What’s your name again?
-[man on recording] John Miller.
-And you work with Donald?
Yes, that's correct.
John Miller, what kind
of comment is coming from Donald?
He really decided that he wasn't--
You know, he didn’t want to…
make a big commitment…
He didn’t want to make a commitment.
He really thought it was too soon.
He's coming out of a, you know, marriage,
that, uh And he's starting to do
tremendously well financially.
'Cause, you know,
there’s a real estate depression
in the United States,
and he's probably doing…
as well as anybody there is.
[man on recording]
I'm sort of new here. And I'm--
[Carswell] What's your position?
[man] I'm handling PR.
He gets so much of it.
[Carswell] Yeah.
You know, I had talked to Donald
on the phone a couple of times.
Call me over the weekend.
I want to talk to you, okay?
I thought, "It's just so weird
that he hired someone
who sounds just like him."
[man] Now off the record, I could tell you
that he didn’t care if he got bad PR
until he got his divorce finished.
And I remember thinking,
"I gotta keep him on the phone."
[Carswell] What's going to happen?
Is she being asked to leave,
-or is she going to be allowed to stay?
-[man] Well, he treats everybody well,
-and you know Donald, but he's a--
-Yeah. No, I have met him.
-Have you met him?
-Yes.
[man] He's a good guy
and he's not going to hurt anybody.
One article said, "He's going to throw her
out of the apartment,"
it's total nonsense.
Um, he's somebody that has
a lot of options and frankly…
he gets called by everybody in the book
in terms of women.

Excerpted data ::
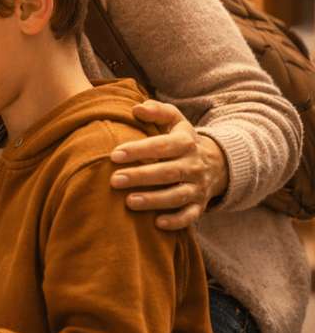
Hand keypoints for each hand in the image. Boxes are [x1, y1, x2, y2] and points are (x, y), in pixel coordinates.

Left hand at [109, 100, 228, 229]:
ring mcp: (198, 187)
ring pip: (177, 195)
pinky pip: (190, 216)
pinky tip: (157, 224)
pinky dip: (176, 221)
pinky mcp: (199, 205)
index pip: (162, 146)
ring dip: (154, 200)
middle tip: (114, 180)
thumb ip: (157, 111)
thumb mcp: (176, 121)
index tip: (114, 155)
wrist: (219, 162)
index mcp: (186, 143)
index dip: (139, 150)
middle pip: (167, 172)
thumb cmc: (184, 140)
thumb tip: (136, 108)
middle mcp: (194, 165)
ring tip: (129, 202)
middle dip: (141, 176)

What is needed :: Carry on the phone-call transcript above, starting right after its final words.

Response to the exercise ::
I mean they call, they just call.
Actresses, people that you write about
just call to see
if they can go out with him.
Madonna called
and wanted to go out with him,
that I can tell you.
[Carswell] As soon as I got off the phone
with John Miller,
I ran down the hall and I said,
"Oh, my God!
You gotta listen to this."
I said, "I think it's Donald."
Everybody in the office was listening
in on this tape, and they're like,
“Oh, my God!
You gotta get confirmation."
So, I called Cindy Adams
from the New York Post and she's like,
"What is he doing? That's Donald."
And then I called Marla,
and I was like, Marla there is something
I need to play for you.
[man on recording] Marla wants to be back
with him, but he just feels it's too soon.
When he makes the decision,
that will be a very lucky woman.
Off the record, he probably thought
Marla wasn't the right one.
So, now he has somebody else
named Carla.
Then she dropped Mick Jagger for Donald,
and that's where it is right now.
[Carswell]
She just cries when she hears this tape.
If you are as involved as they were
at this time, it was devastating news.
I don’t know what he was thinking
about Carla, because she has come out
and said that she had never had
anything to do with him.
So this is all very imaginary.
She didn’t leave Mick Jagger
for Donald Trump.
Right after she hears the tape,
Marla gets the hell out of town,
out of dodge.
Donald kept trying to move her back
and she was like, "I'm not having
anything to do with you anymore, Donald."
I had to hurt Marla’s feelings,
but it’s a good thing she found out,
to see who he really was.
[show host] He has seen his life,
the good and the bad,
splashed all across the front pages
of New York City tabloids,
and sometimes you get the feeling
that he doesn’t even mind
the notoriety one little bit.
As a single man once again, he may be
the most eligible bachelor in America.
Please welcome Donald Trump.
[crowd applauds]
Welcome.
Just this past weekend,
you had a big party in Palm Beach.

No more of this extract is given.